The house that Mickey built isn’t being rebuilt from the ground up, but the process has been pretty close to that for a large segment of the company. The recently reorganized Disney (NYSE: DIS) Interactive Media Group (DIMG) has undergone hundreds of job cuts in cost-cutting measures. John Pleasants, co-president of DIMG has stated that an additional 25 percent cuts in operating costs is necessary to achieve profitability. Pleasants will undertake these steps, while James Pitaro, who shares presidency responsibilities with Pleasants, stands at the helm of the online segment of the division.
More than trimming the fat is involved in Disney’s efforts to turn around the struggling group.
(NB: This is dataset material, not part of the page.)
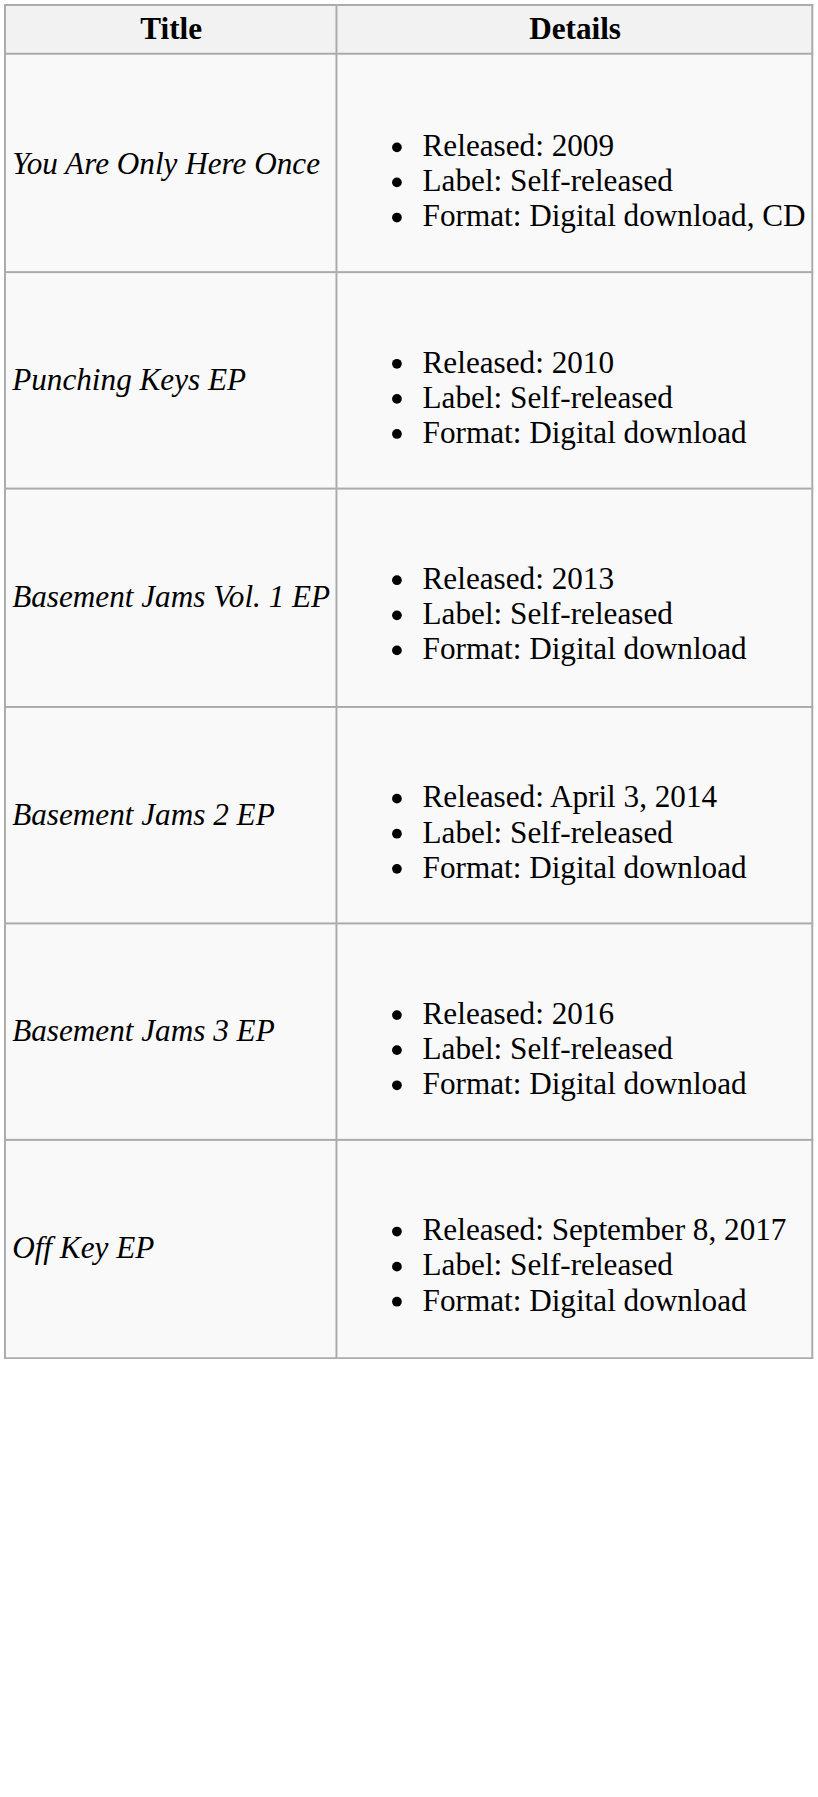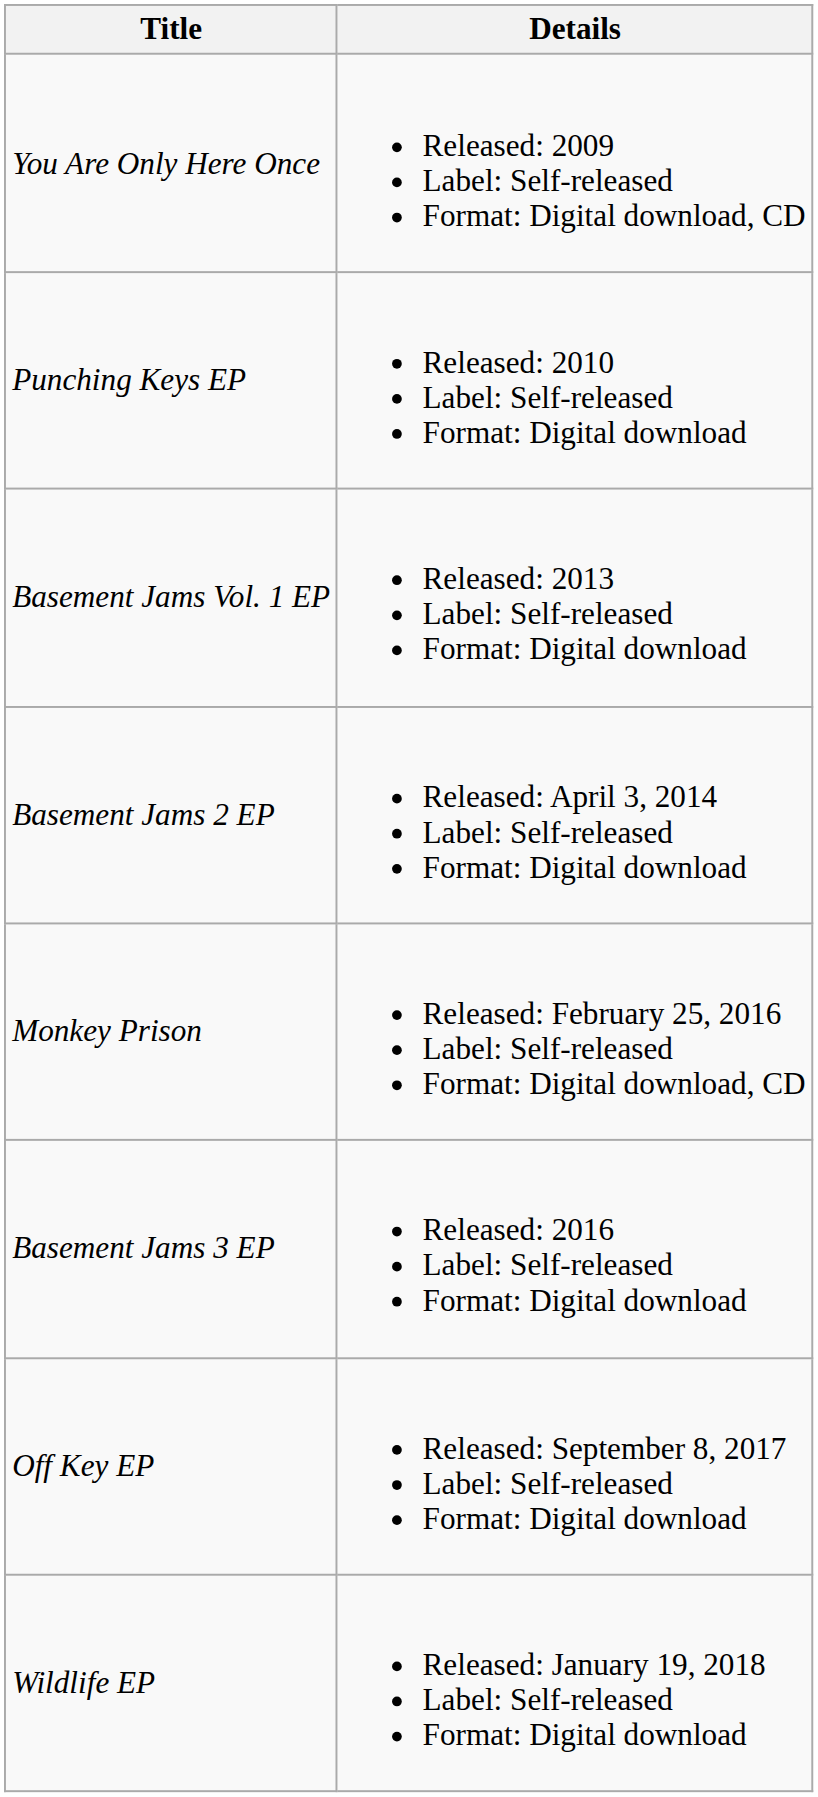+ row: Monkey Prison | Released: February 25, 2016 Label: Self-released Format: Digital download, CD
+ row: Wildlife EP | Released: January 19, 2018 Label: Self-released Format: Digital download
A few of the steps outlined in the roadmap involve shifting the development focus from console gaming to mobile/social/online gaming, which is experiencing global growth, building games whose lives can be extended with upgrades and content over time, making Club Penguin the anchor for youth-oriented Disney virtual worlds, and building a virtual currency system that extends across all the Disney media platforms.
Disney CEO Bob Iger reinforced the focus of the company, which includes technology, creative strength, and international growth.
“We view technology as more an opportunity than a threat,” said Iger, drawing a contrast between Disney and other media conglomerates. “We believe it’s only going to become a threat if we fail to adopt it or try to will it away.”
For the DIMG division itself, the bottom line objective for DIMG is to implement the complete roadmap that was outlined to be able to operate in the black by 2013.